Otherwise I agree with you that numbers do not determine truth.

Anonymous said...

from Anonymous #1:

Bosco, the figures for Tec attenadance (and notional membership) have been in relentless decline for over 40 years and have accelerated since 2003. The statistics are easily obtainable, even from Tec itself, though there is a lag in their release of stats.
I confess I didn't know ACANZP was as bad as it is - like most 'Western' Anglicanism, it faces virtual extinction within a generation. Remember, demography is a game of Last Man Standing (or last worshiper kneeling...)
And yes, I know Tec has Potemkin "Dioceses" like San Joaquin - just like the True Descendant of the Tsars can be found holding court in some back alley of Paris, with the Last of the Hapsburgs...
As the Arabs say, the dogs bark but the caravan moves on.

liturgy said...

Your anonymous nonsense hardly deserves a polite response. However, for the sake of other readers of this blog, let’s just clarify your excesses.

TEC had steady and accelerating growth from 1930 to 1967 from about one and a half million to over three million active members (average increase 40,000 per year). Then significant decline to about two and three quarter million in 1974. And then the slow decline over the last 3 decades, losing about 10,000 a year. The strongest loss was the seven years 1967-1974 (50,000 per year). Not the twaddle you present.
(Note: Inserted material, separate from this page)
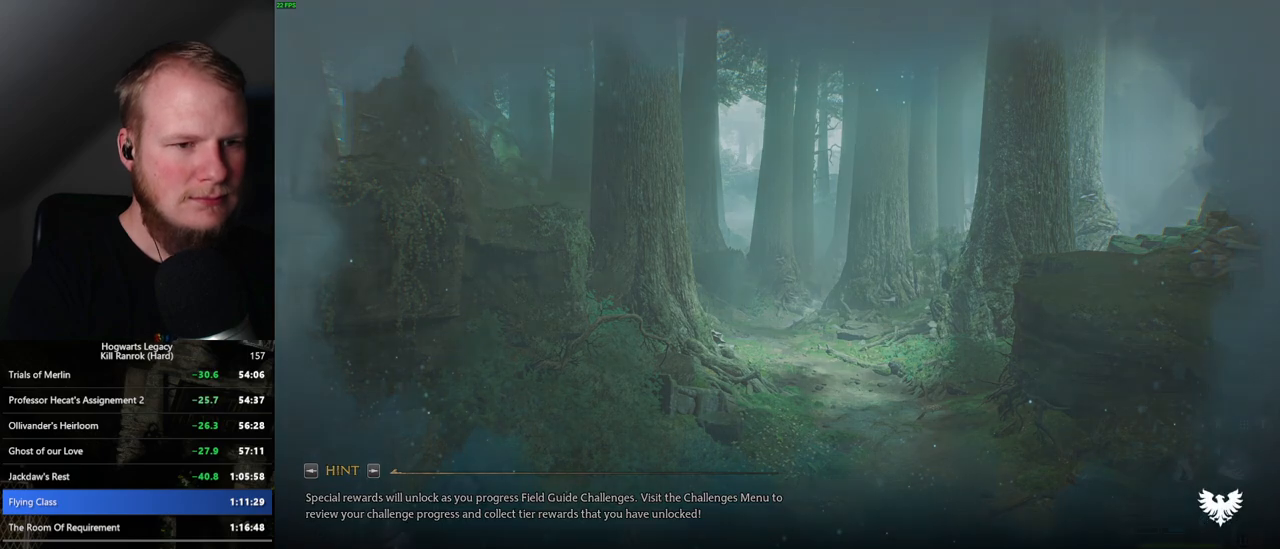
{"keys": ["m"], "mouse": [], "events": [[84, "m", "down"], [117, "m", "up"], [217, "m", "down"], [267, "m", "up"], [334, "m", "down"], [400, "m", "up"], [467, "m", "down"]]}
I don’t know what to do with your confession “I didn't know ACANZP was as bad as it is”. For all I know you are a Scientologist in Slovenia and no one would expect you to have any idea of what happens in New Zealand. In what sense is ACANZP bad? [Peter’s allowance of anonymous comments on this blog make it difficult to distinguish one anonymous opinion from another – if you seek to remain anonymous, please refer to yourself as Slovenian Scientologist]. Anyone who knows anything about NZ knows our highly secular, non-church attending nature. The Anglican Church here has always been small – my understanding (although national stats are very hard to come by) is that, like TEC, church attendance may be declining, but not steeply.

As for “potemkin diocese”, please remember it is the schismatics who are not recognised by the Anglican Communion. What you call potemkin diocese are fully recognised as part of the Anglican Communion, by the Archbishop of Canterbury, and by ACANZP. I leave it to the readers here to decide which are potemkin in this story!

I continue to receive hope in the prophetic denomination to which I belong – even with all the frustrations experienced in any democracy, in any family. Our mission and impact in the world is far far bigger than our small numbers warrant. In USA alone, one quarter of US presidents have been Episcopalians – more than any other denomination (for a 1% of the population denomination!) One third of all US Supreme Court Justices have been Episcopalian – more than any other denomination.

A bit of historical perspective, Slovenian Scientologist, does not hurt: Rumours of the demise of Anglicanism have been greatly exaggerated during at least the last four centuries!

As the Arabs say, the fish swim off, but the ocean remains.